1. One-liner solution:
Previously accepted solution just complicates the things, and not brings any readability or improvement. Do it like this then, just one-liners:
setTimeout(function(){ SendSerialPortCommand("XXX"); }, 500);
setTimeout(function(){ SendSerialPortCommand("YYY"); }, 1500);
setTimeout(function(){ SendSerialPortCommand("ZZZ"); }, 2000);
2. Simple configurable solution:
If you want to make it configurable, move options to the config above, and call in the loop, alike:
var schedulerData = [
{delay: 500, params: "XXX"},
{delay: 1500, params: "YYY"},
{delay: 2000, params: "ZZZ"}
];
for (var i in schedulerData) {
var doTimeout = function(param, delay) {
setTimeout(function(){ SendSerialPortCommand(param); }, delay );
};
doTimeout(schedulerData[i].params, schedulerData[i].delay);
}
Here's the JSFiddle, to play with.
3. Using node module node-fibers
If you want advanced solution through node.js to "show off", you may go node-fibers
way, and to create sleep function, alike in their manual.
var Fiber = require('fibers');
function sleep(ms) {
var fiber = Fiber.current;
setTimeout(function() {
fiber.run();
}, ms);
Fiber.yield();
}
Fiber(function() {
SendSerialPortCommand("XXX");
sleep(1000);
SendSerialPortCommand("YYY");
}).run();
console.log('still executing the main thread');
node-fibers
implemenation is being used in tons of other smaller libraries, alike WaitFor.
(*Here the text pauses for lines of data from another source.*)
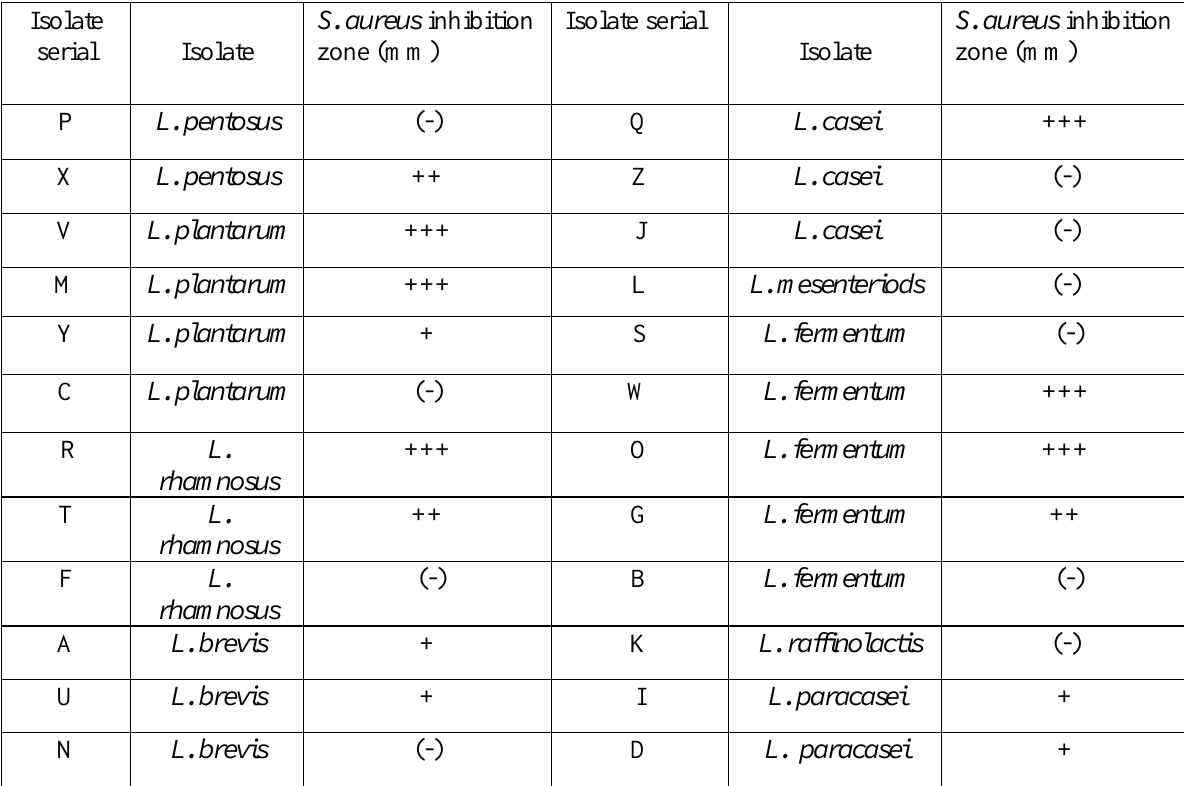
Table 4: Modified double layer method, antimicrobial activity of Lactobacillus against S. aureus.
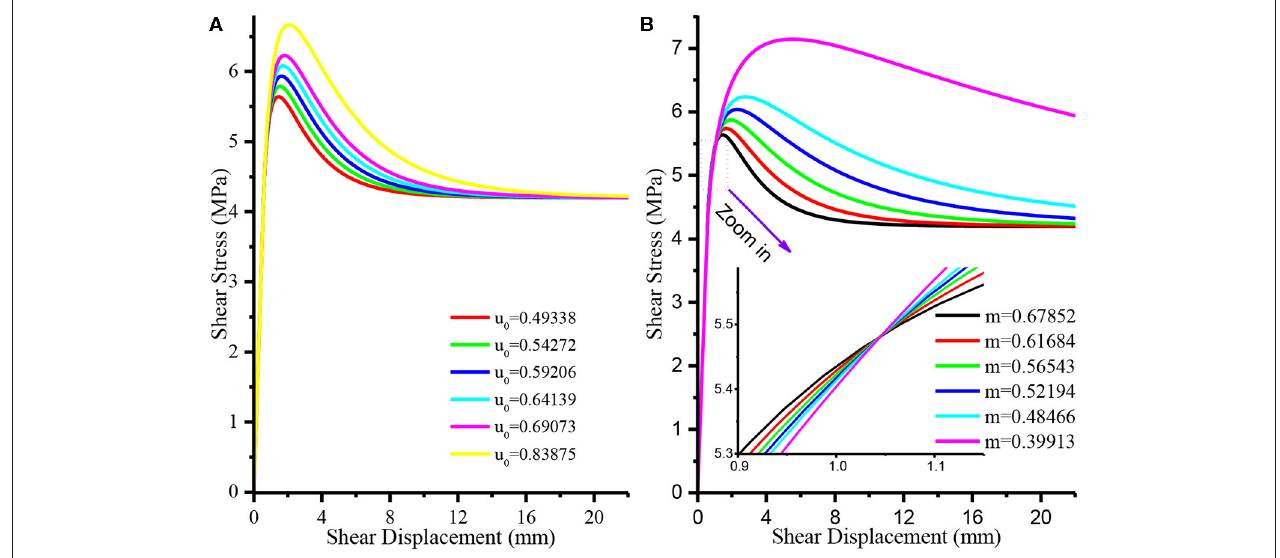
FIGURE 9 | The results for parametric studies of the proposed model for different values of Weibull distribution parameters. (A) Different u 0 , (B) different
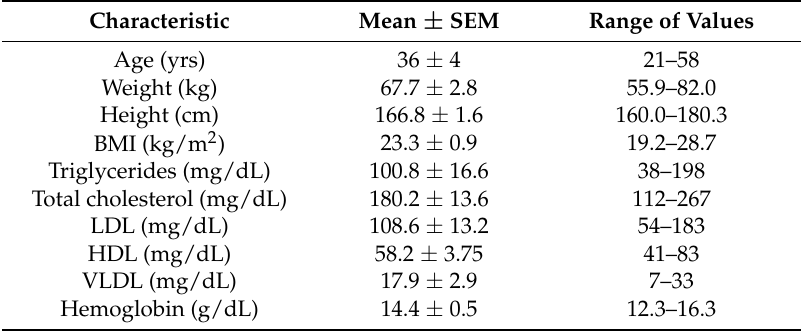
Table 2. Descriptive characteristics of women at study entry ( n =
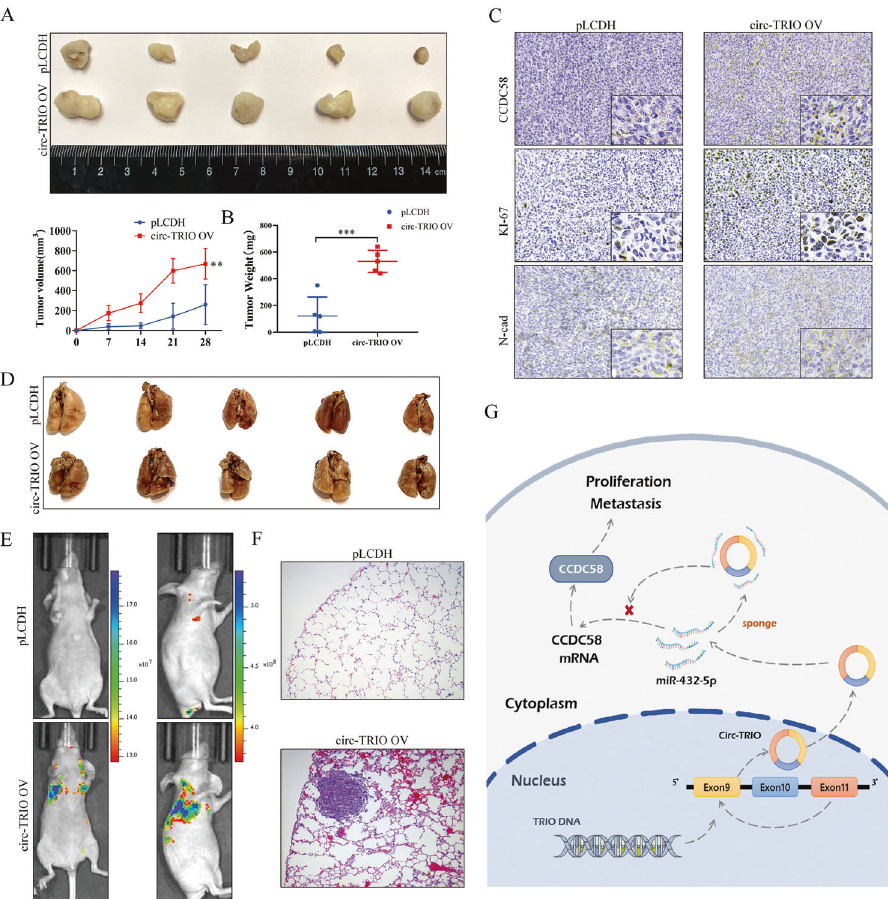
Fig. 7 Circ-TRIO facilitates the proliferation and metastasis of TNBC cells in vivo. A Upper panel, images of xenograft tumors obtained from BALB/c nude mice at the endpoint. Lower panel, growth curve of the tumor volumes, which were measured every 7 days after the initial fi rst week. B Weights of xenograft tumors at the endpoint. C CCDC58, Ki-67, and N-cad staining by IHC in xenograft tumors. D Images of lung metastatic nodules from BALB/c nude mice at the endpoint. E Animal in vivo imaging technology showing tumor metastasis. F H&E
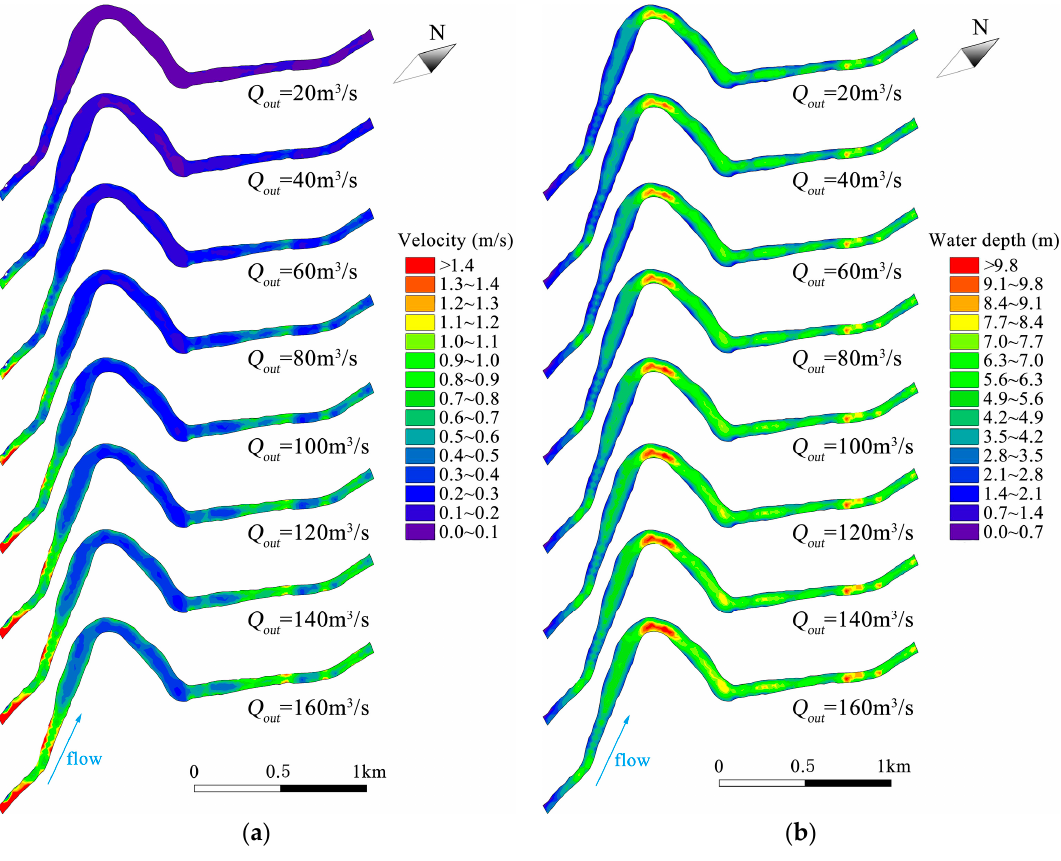
Figure 9. The spatial distribution of velocity and water depth under different reservoir outflows: ( a ) velocity and ( b ) water depth.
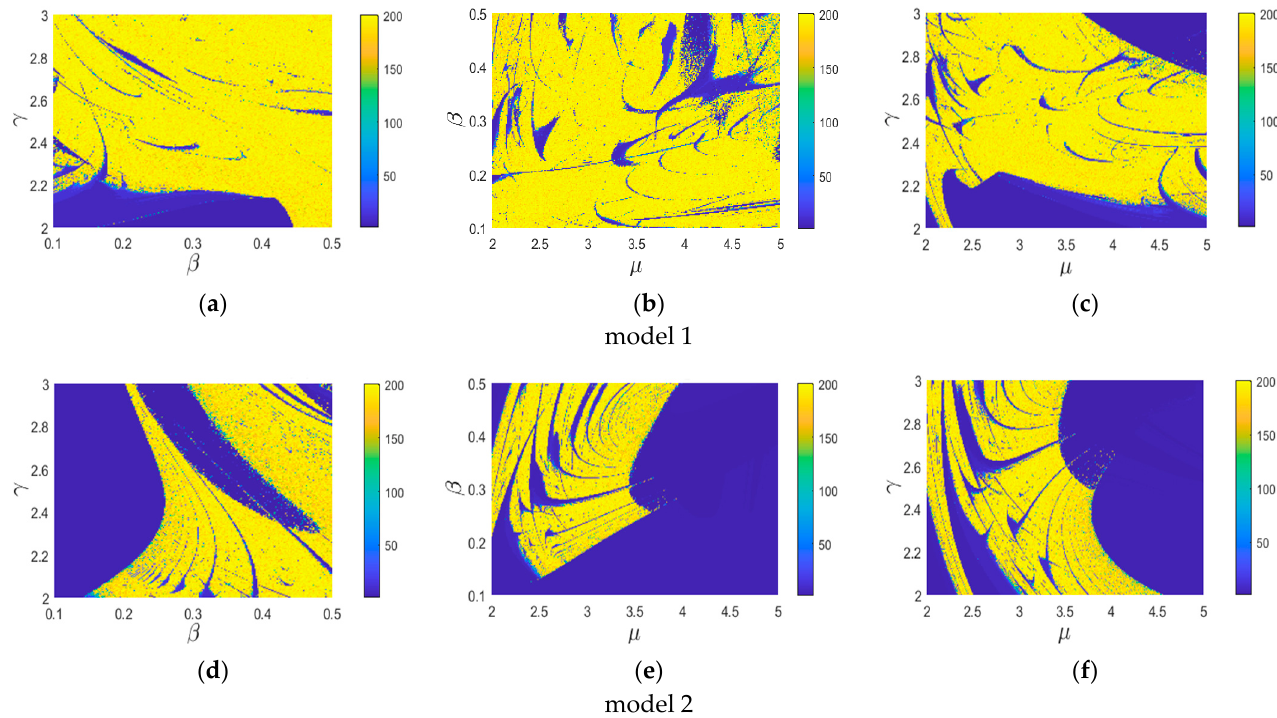
Figure 7. Plane screenshot of three-parameter bifurcation diagram: ( a ) µ = 3.5; ( b ) γ = 2.7; ( c ) β = 0.3; ( d ) µ = 3.5; ( e ) γ = 2.7; ( f ) β =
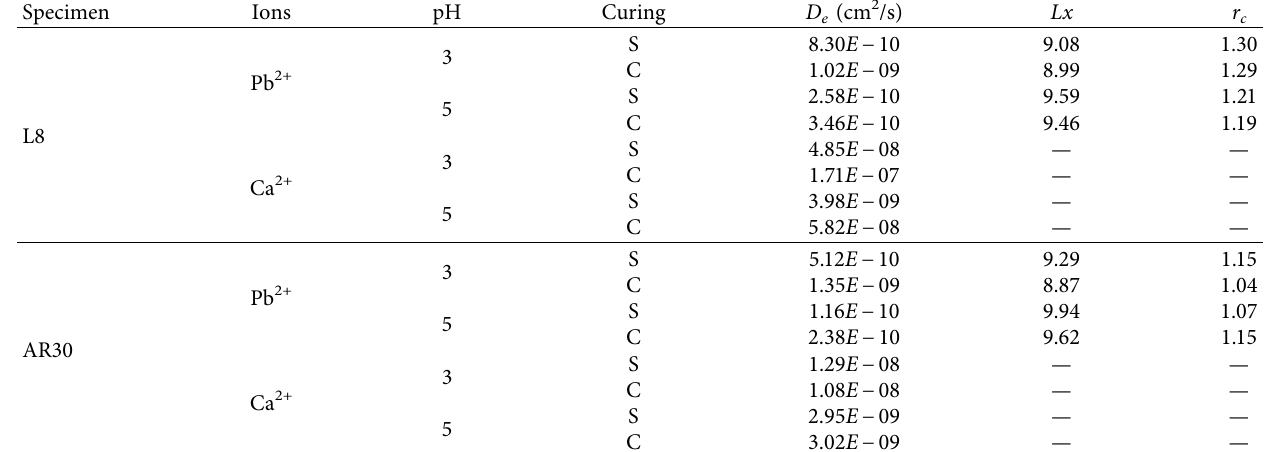
Table 3: Computed values of each index related under different conditions. Specimen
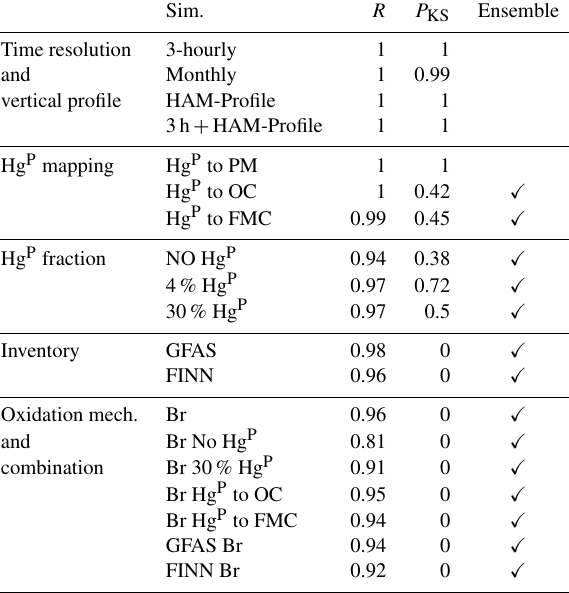
Table 3. Horizontal pattern correlation ( R ) and probabilities that the Hg deposition fields of the different runs belong to the same distribution as the BASE run ( P KS ). The checks in the ensemble column indicate the inclusion of the respective run in the ensemble in Fig. 13.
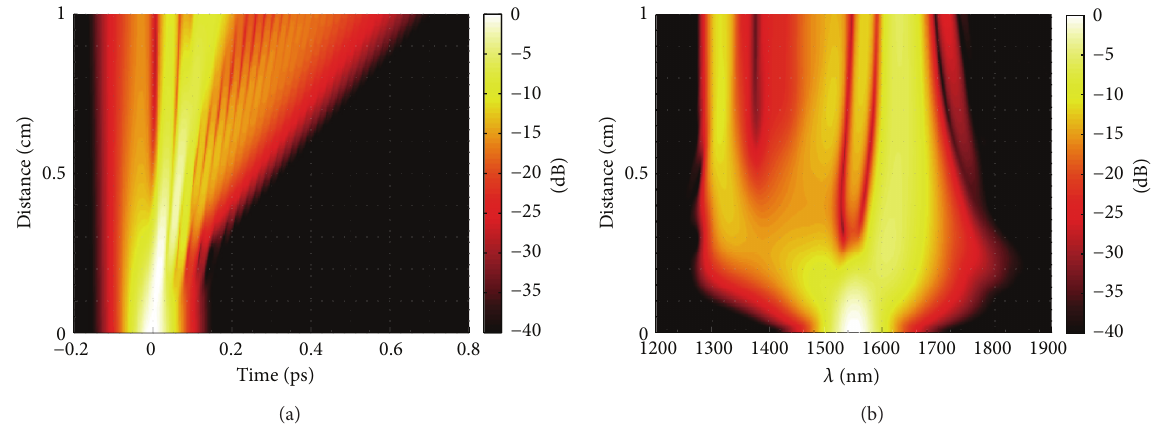
Figure 4: Results from numerical simulations showing (a) temporal and (b) spectral evolution for 1cm long silicon waveguide. The input soliton is 50 fs (FWHM), 25 W peak power hyperbolic secant soliton with order 𝑁 = 3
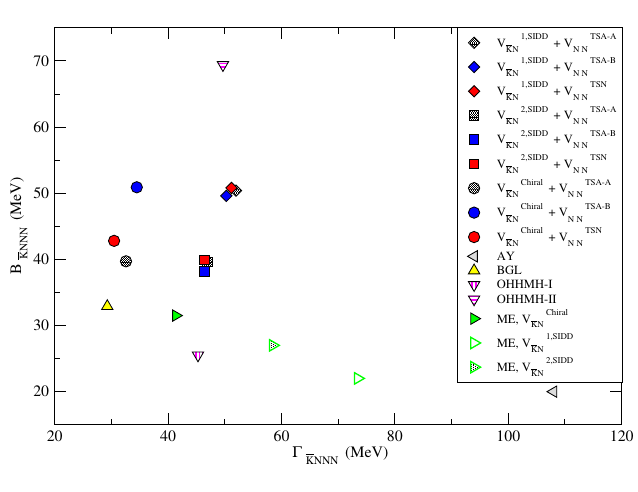
Γ Figure 1. Binding energies B ¯ ¯ KNNN (MeV) of the quasi-bound state of the KNNN (MeV) and widths ¯ KNNN state calculated using three di ff erent models of antikaon-nucleon interaction and three nucleon- nucleon models. The results of other authors are also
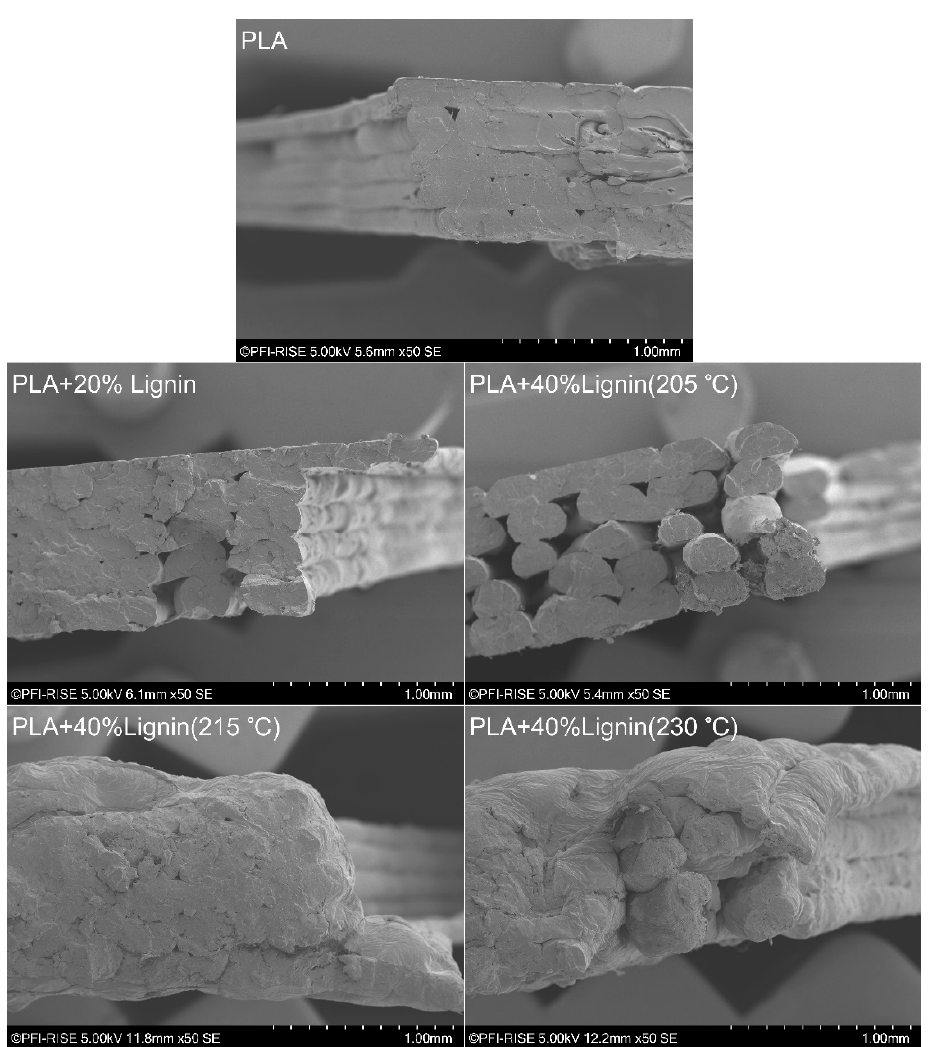
Figure 5. Scanning electron microscopy (SEM) analysis of the fracture surface of tensile tested dogbones .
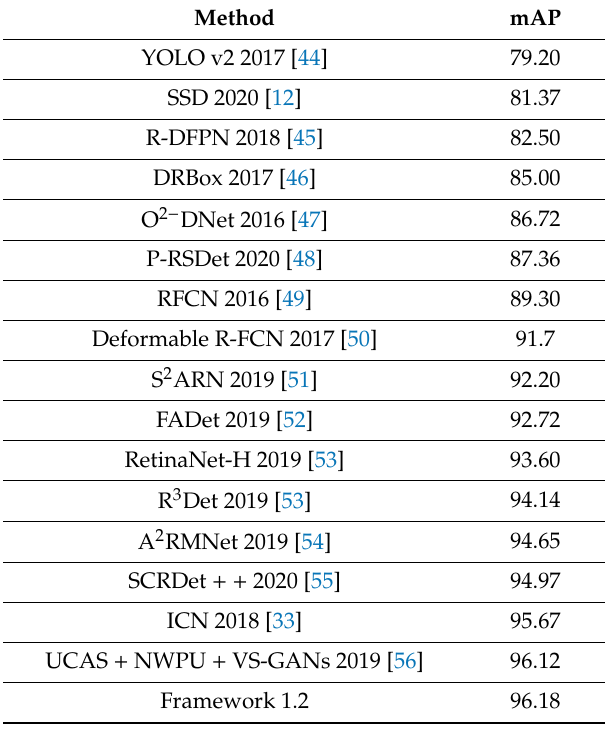
Table 3. Comparison between proposed framework and other methods on UCAS-AOD.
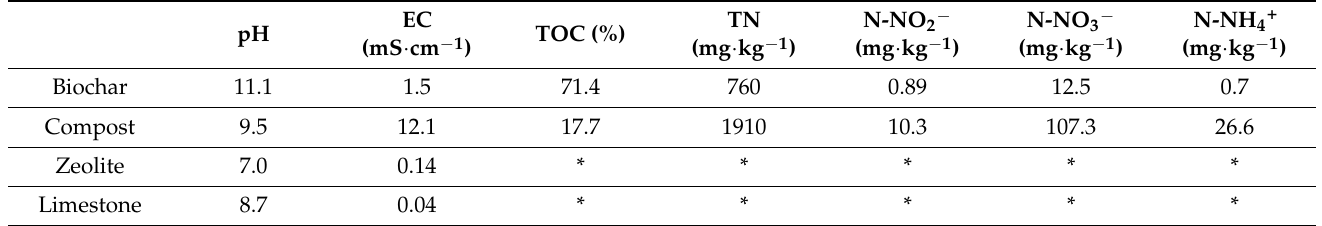
Table 1. Geochemical parameters analyzed in the amendments used in the different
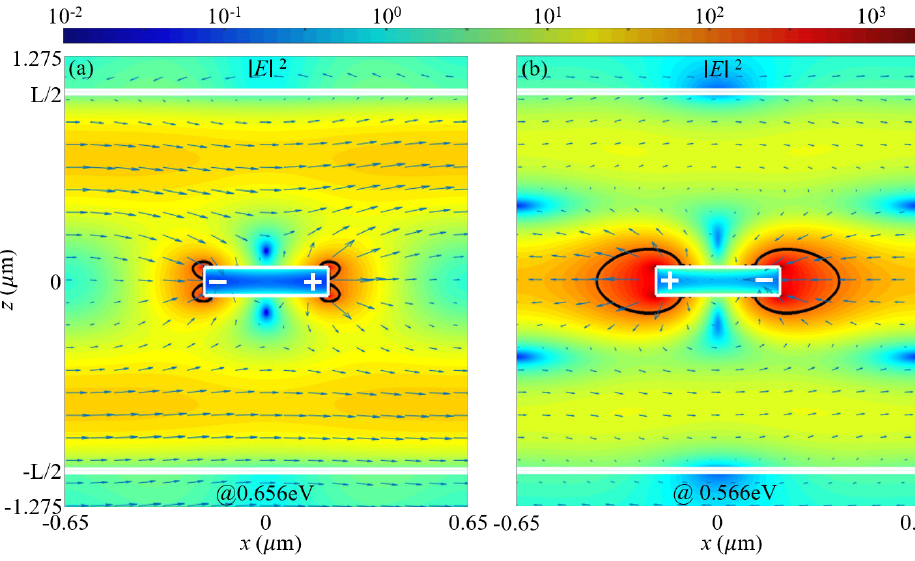
Figure 4. Similar to Figure 3e,f but for the split modes due to the strong coupling between the SLR and the third-order F-P resonance. These modes are resonant at ( a ) 0.656 eV and ( b ) 0.566 eV. The calculations were performed with L = 2147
More information could be found here.
4. Using Promise
& Deferred
Objects
You can create a Promise based timeout function. Joe described one of possible implementations. But I will provide small code snippet, for easier understanding on how it actually works, using Defferred
from jQuery:
function wait(ms) {
var deferred = $.Deferred();
setTimeout(deferred.resolve, ms);
// We just need to return the promise not the whole deferred.
return deferred.promise();
}
// Use it
wait(500).then(function () {
SendSerialPortCommand("XXX");
}).wait(500).then(function () {
SendSerialPortCommand("YYY");
});
If promises are not supported, you will need to get polyfills for ECMAScript, for example Promises from core-js
package or any other standalone component of Promises/A+ implementation.
Deffered, might be gotten as separate Deffered
package for NPM as well, the concept is nicely described here.